**Assigned task**
Which lines of the listing below contain the word "Redaktion"? Copy each of them.
<<<<
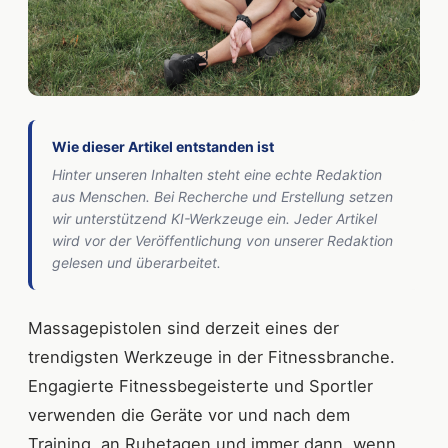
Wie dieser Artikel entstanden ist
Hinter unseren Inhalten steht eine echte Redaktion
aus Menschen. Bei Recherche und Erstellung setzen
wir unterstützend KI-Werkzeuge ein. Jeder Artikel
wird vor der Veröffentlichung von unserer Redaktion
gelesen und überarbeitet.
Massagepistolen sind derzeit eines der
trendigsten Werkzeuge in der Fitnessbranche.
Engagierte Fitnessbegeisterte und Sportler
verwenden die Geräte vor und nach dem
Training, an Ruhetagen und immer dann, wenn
>>>>
<<<<
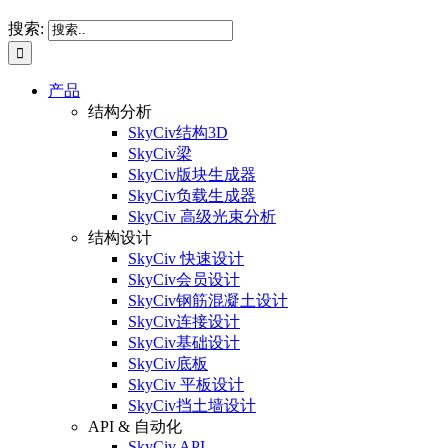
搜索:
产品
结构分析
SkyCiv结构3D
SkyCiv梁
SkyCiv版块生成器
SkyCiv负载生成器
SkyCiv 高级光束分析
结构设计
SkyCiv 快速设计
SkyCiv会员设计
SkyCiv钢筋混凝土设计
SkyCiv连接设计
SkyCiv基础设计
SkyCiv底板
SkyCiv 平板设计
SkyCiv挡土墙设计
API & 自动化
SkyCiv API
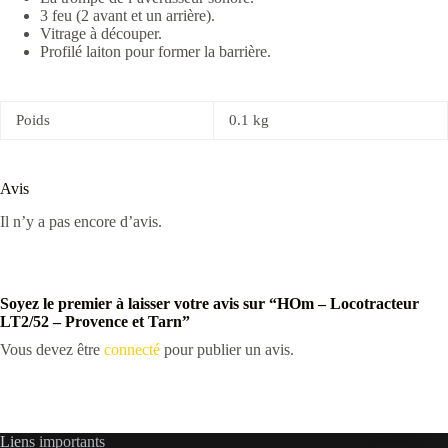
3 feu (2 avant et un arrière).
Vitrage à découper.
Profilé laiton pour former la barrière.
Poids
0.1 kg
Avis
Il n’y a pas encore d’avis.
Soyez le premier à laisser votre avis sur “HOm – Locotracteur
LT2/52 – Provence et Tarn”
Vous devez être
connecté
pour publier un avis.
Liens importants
>>>>
**Answer to this task**
Hinter unseren Inhalten steht eine echte Redaktion
wird vor der Veröffentlichung von unserer Redaktion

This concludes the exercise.